Regarding those agreements with the medical cannabis office and the Department of Agriculture that regulates hemp as a farm product, Briner said “we’re in the process of executing them as we speak. And we are pursuing the early transition of the hemp-derived team at [the Minnesota Department of Health] to help build OCM’s foundational capacity—not because of any ‘loophole’ but because they’re coming over anyway so bringing them on board earlier just helps us better align efforts.”

Bringing the inspectors under the umbrella of the Office of Cannabis Management this July would accelerate the current law’s schedule to co-locate all cannabis regulation under OCM in March 2025. That is the date that coincides with the expected rollout of non-tribal recreational marijuana sales in Minnesota and when recreational, medical and hemp derived products will all be under the OCM roof.

Why all the confusion?
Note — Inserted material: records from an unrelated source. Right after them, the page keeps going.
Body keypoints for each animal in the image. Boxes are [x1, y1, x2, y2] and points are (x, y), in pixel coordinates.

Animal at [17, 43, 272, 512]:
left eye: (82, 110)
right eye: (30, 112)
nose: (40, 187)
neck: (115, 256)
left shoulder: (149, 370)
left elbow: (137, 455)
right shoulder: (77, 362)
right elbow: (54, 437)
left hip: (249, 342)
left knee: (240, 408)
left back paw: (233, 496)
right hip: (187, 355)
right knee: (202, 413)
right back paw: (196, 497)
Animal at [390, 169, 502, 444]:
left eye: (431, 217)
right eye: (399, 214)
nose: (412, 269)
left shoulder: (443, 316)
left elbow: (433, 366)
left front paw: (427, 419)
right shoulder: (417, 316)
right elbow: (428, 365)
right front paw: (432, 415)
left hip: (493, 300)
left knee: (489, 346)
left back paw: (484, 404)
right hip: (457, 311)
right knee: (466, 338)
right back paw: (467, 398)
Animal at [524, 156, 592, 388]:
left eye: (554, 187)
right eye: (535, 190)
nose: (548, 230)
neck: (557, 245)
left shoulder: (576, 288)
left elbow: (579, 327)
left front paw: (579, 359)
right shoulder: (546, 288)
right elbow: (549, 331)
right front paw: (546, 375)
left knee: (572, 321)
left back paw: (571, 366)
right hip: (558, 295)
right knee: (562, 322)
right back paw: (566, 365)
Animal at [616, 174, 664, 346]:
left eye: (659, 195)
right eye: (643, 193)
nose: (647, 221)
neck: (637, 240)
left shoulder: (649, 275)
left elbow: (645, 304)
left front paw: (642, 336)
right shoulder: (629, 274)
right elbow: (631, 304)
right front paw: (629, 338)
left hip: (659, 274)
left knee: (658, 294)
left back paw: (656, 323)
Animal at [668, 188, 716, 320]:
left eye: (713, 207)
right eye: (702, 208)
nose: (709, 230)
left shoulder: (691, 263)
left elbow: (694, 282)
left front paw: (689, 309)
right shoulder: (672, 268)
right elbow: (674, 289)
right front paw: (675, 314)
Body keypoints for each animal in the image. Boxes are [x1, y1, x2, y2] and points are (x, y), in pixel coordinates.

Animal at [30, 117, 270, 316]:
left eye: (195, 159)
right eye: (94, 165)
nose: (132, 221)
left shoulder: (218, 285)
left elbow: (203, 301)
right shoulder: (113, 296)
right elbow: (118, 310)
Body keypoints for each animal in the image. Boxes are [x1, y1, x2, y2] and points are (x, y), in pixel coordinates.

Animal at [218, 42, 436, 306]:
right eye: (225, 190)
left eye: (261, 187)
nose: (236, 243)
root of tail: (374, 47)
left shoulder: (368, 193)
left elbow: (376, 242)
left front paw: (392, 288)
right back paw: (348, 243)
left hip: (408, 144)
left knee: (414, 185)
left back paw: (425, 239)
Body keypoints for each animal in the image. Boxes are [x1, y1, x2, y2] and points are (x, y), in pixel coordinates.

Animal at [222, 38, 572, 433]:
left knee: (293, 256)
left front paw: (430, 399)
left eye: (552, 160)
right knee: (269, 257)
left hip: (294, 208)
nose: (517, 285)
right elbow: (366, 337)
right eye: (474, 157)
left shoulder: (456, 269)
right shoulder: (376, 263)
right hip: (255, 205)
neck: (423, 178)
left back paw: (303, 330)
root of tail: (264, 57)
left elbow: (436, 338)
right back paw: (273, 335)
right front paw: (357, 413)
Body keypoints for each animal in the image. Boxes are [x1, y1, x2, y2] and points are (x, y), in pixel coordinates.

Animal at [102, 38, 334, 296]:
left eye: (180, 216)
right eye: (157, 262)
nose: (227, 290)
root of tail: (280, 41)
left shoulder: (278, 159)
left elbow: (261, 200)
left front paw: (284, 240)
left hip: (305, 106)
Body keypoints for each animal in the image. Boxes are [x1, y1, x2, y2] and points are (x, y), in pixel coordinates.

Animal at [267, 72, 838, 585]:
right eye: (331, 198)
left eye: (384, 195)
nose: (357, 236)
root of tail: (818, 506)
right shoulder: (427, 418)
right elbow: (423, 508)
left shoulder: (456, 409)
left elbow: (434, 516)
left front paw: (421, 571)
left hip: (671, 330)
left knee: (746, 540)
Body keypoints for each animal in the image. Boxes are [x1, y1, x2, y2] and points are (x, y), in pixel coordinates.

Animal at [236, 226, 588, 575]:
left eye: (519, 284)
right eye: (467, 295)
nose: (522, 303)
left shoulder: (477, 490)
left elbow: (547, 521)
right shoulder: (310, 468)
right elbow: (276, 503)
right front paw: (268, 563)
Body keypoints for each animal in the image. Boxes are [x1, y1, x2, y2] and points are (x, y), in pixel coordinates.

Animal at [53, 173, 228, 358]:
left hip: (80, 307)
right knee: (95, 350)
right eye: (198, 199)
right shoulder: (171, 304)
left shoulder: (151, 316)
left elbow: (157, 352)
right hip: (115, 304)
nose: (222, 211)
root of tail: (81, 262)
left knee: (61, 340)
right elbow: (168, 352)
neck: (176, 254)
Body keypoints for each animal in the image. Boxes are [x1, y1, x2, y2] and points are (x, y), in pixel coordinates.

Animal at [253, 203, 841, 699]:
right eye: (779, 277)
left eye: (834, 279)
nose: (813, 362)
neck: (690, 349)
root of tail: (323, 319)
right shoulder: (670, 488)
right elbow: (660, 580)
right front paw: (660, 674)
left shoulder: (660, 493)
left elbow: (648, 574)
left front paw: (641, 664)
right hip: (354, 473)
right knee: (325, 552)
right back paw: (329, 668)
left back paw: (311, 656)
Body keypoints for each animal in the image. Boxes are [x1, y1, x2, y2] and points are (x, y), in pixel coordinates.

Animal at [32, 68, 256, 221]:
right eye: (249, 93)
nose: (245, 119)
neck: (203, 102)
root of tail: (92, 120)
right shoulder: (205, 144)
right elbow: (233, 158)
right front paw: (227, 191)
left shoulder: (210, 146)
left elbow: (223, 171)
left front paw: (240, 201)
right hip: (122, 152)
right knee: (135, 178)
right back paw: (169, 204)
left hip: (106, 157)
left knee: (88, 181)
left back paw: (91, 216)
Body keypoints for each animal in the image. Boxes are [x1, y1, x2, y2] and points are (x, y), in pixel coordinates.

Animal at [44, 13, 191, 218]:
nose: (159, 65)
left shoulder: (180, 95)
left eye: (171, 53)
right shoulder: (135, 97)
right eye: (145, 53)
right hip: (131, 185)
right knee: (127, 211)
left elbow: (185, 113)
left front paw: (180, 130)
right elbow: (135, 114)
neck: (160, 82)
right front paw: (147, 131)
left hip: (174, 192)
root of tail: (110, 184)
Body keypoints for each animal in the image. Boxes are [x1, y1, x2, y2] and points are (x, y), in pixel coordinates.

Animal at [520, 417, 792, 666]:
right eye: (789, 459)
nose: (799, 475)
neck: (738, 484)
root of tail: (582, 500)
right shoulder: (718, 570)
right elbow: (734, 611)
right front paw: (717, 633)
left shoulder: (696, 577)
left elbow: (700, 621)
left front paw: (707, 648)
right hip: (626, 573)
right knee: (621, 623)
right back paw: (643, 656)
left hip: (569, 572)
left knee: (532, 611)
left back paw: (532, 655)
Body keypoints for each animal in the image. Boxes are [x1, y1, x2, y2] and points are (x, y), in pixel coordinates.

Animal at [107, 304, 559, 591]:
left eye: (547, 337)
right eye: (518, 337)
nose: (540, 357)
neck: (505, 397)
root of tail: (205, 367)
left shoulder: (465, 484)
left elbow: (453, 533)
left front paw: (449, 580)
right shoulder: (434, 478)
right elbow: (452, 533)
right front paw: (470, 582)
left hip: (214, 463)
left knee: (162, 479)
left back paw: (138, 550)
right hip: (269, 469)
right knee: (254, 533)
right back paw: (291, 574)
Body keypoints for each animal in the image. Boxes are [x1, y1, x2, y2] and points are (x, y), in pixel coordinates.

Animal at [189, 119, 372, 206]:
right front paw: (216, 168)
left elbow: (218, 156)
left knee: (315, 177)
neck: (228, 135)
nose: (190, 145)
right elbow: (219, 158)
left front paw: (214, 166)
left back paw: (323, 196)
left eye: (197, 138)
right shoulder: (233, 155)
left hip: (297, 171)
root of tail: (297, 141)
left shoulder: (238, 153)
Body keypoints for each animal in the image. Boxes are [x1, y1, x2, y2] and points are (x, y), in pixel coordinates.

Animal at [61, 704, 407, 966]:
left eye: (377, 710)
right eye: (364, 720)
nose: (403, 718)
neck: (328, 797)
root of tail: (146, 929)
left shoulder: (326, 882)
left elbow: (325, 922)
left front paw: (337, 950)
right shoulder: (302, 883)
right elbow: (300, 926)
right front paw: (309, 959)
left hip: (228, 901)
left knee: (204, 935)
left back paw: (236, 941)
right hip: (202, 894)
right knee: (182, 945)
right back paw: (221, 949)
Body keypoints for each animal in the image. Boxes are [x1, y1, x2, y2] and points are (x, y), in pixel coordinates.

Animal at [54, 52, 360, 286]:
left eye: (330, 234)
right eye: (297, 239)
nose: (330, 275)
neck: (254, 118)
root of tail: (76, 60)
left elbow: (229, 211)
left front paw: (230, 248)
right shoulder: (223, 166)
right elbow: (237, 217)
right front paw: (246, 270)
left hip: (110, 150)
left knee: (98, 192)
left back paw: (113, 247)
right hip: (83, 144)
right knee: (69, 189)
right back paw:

The new law approved last May assigned to the Office of Medical Cannabis the temporary job of regulating both medical marijuana and hemp-derived products that were legalized in 2022 without a robust regulatory system. Under federal and state law, cannabis plants are considered hemp if they contain .03 percent or less concentrations of the intoxicating compound THC. At those levels, the plant is not intoxicating even when burned. Hemp-derived products go through processing to enhance the THC content so as to produce an intoxicating effect.

But because the raw flower being sold isn’t processed, the Office of Medical Cannabis believes it lacks authority to regulate it, hence the needed law change to accelerate the Office of Cannabis Management’s regulation of the product.